━━━━━ EXERCISE MATERIAL
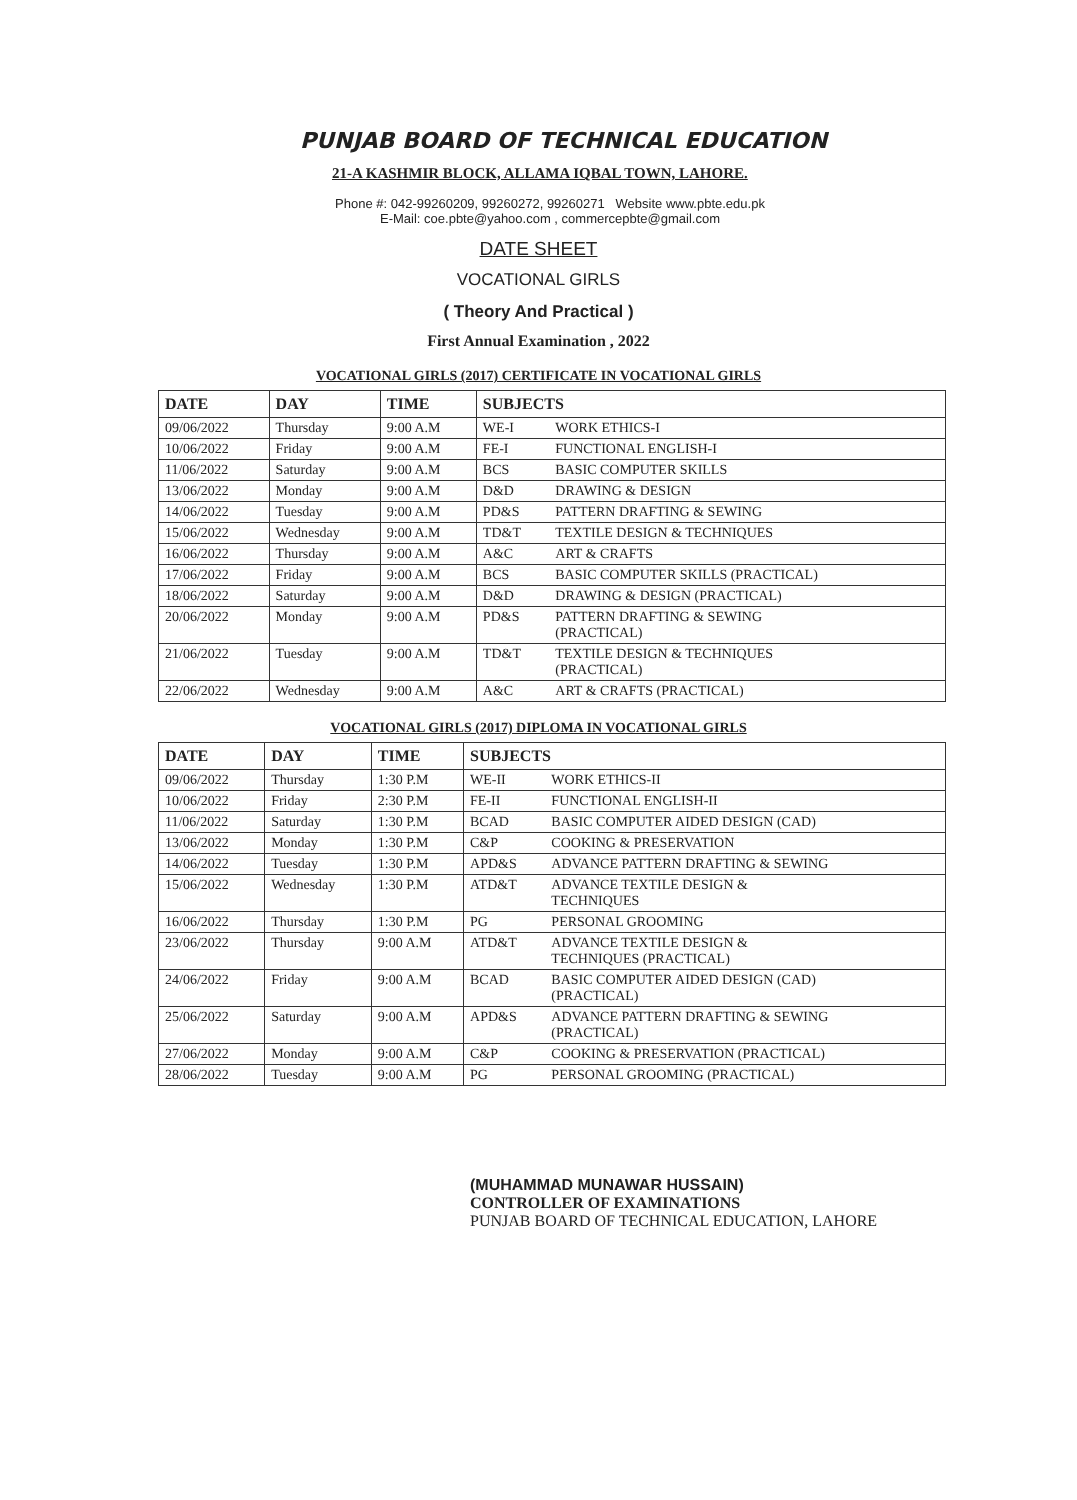PUNJAB BOARD OF TECHNICAL EDUCATION
21-A KASHMIR BLOCK, ALLAMA IQBAL TOWN, LAHORE.
Phone #: 042-99260209, 99260272, 99260271 Website www.pbte.edu.pk
E-Mail: coe.pbte@yahoo.com , commercepbte@gmail.com
DATE SHEET
VOCATIONAL GIRLS
( Theory And Practical )
First Annual Examination , 2022
VOCATIONAL GIRLS (2017) CERTIFICATE IN VOCATIONAL GIRLS
| DATE | DAY | TIME | SUBJECTS | |
| --- | --- | --- | --- | --- |
| 09/06/2022 | Thursday | 9:00 A.M | WE-I | WORK ETHICS-I |
| 10/06/2022 | Friday | 9:00 A.M | FE-I | FUNCTIONAL ENGLISH-I |
| 11/06/2022 | Saturday | 9:00 A.M | BCS | BASIC COMPUTER SKILLS |
| 13/06/2022 | Monday | 9:00 A.M | D&D | DRAWING & DESIGN |
| 14/06/2022 | Tuesday | 9:00 A.M | PD&S | PATTERN DRAFTING & SEWING |
| 15/06/2022 | Wednesday | 9:00 A.M | TD&T | TEXTILE DESIGN & TECHNIQUES |
| 16/06/2022 | Thursday | 9:00 A.M | A&C | ART & CRAFTS |
| 17/06/2022 | Friday | 9:00 A.M | BCS | BASIC COMPUTER SKILLS (PRACTICAL) |
| 18/06/2022 | Saturday | 9:00 A.M | D&D | DRAWING & DESIGN (PRACTICAL) |
| 20/06/2022 | Monday | 9:00 A.M | PD&S | PATTERN DRAFTING & SEWING (PRACTICAL) |
| 21/06/2022 | Tuesday | 9:00 A.M | TD&T | TEXTILE DESIGN & TECHNIQUES (PRACTICAL) |
| 22/06/2022 | Wednesday | 9:00 A.M | A&C | ART & CRAFTS (PRACTICAL) |
VOCATIONAL GIRLS (2017) DIPLOMA IN VOCATIONAL GIRLS
| DATE | DAY | TIME | SUBJECTS | |
| --- | --- | --- | --- | --- |
| 09/06/2022 | Thursday | 1:30 P.M | WE-II | WORK ETHICS-II |
| 10/06/2022 | Friday | 2:30 P.M | FE-II | FUNCTIONAL ENGLISH-II |
| 11/06/2022 | Saturday | 1:30 P.M | BCAD | BASIC COMPUTER AIDED DESIGN (CAD) |
| 13/06/2022 | Monday | 1:30 P.M | C&P | COOKING & PRESERVATION |
| 14/06/2022 | Tuesday | 1:30 P.M | APD&S | ADVANCE PATTERN DRAFTING & SEWING |
| 15/06/2022 | Wednesday | 1:30 P.M | ATD&T | ADVANCE TEXTILE DESIGN & TECHNIQUES |
| 16/06/2022 | Thursday | 1:30 P.M | PG | PERSONAL GROOMING |
| 23/06/2022 | Thursday | 9:00 A.M | ATD&T | ADVANCE TEXTILE DESIGN & TECHNIQUES (PRACTICAL) |
| 24/06/2022 | Friday | 9:00 A.M | BCAD | BASIC COMPUTER AIDED DESIGN (CAD) (PRACTICAL) |
| 25/06/2022 | Saturday | 9:00 A.M | APD&S | ADVANCE PATTERN DRAFTING & SEWING (PRACTICAL) |
| 27/06/2022 | Monday | 9:00 A.M | C&P | COOKING & PRESERVATION (PRACTICAL) |
| 28/06/2022 | Tuesday | 9:00 A.M | PG | PERSONAL GROOMING (PRACTICAL) |
(MUHAMMAD MUNAWAR HUSSAIN)
CONTROLLER OF EXAMINATIONS
PUNJAB BOARD OF TECHNICAL EDUCATION, LAHORE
━━━━━━━━━━
# DIRECTIONS FOR THIS TASK
Within the material above, output exactly the lines from the one with "TD&T | TEXTILE DESIGN & TECHNIQUES |" through the one with "PD&S | PATTERN DRAFTING & SEWING (PRACTICAL) |", end lines included, and nothing besides.

# EXERCISE RESPONSE
| 15/06/2022 | Wednesday | 9:00 A.M | TD&T | TEXTILE DESIGN & TECHNIQUES |
| 16/06/2022 | Thursday | 9:00 A.M | A&C | ART & CRAFTS |
| 17/06/2022 | Friday | 9:00 A.M | BCS | BASIC COMPUTER SKILLS (PRACTICAL) |
| 18/06/2022 | Saturday | 9:00 A.M | D&D | DRAWING & DESIGN (PRACTICAL) |
| 20/06/2022 | Monday | 9:00 A.M | PD&S | PATTERN DRAFTING & SEWING (PRACTICAL) |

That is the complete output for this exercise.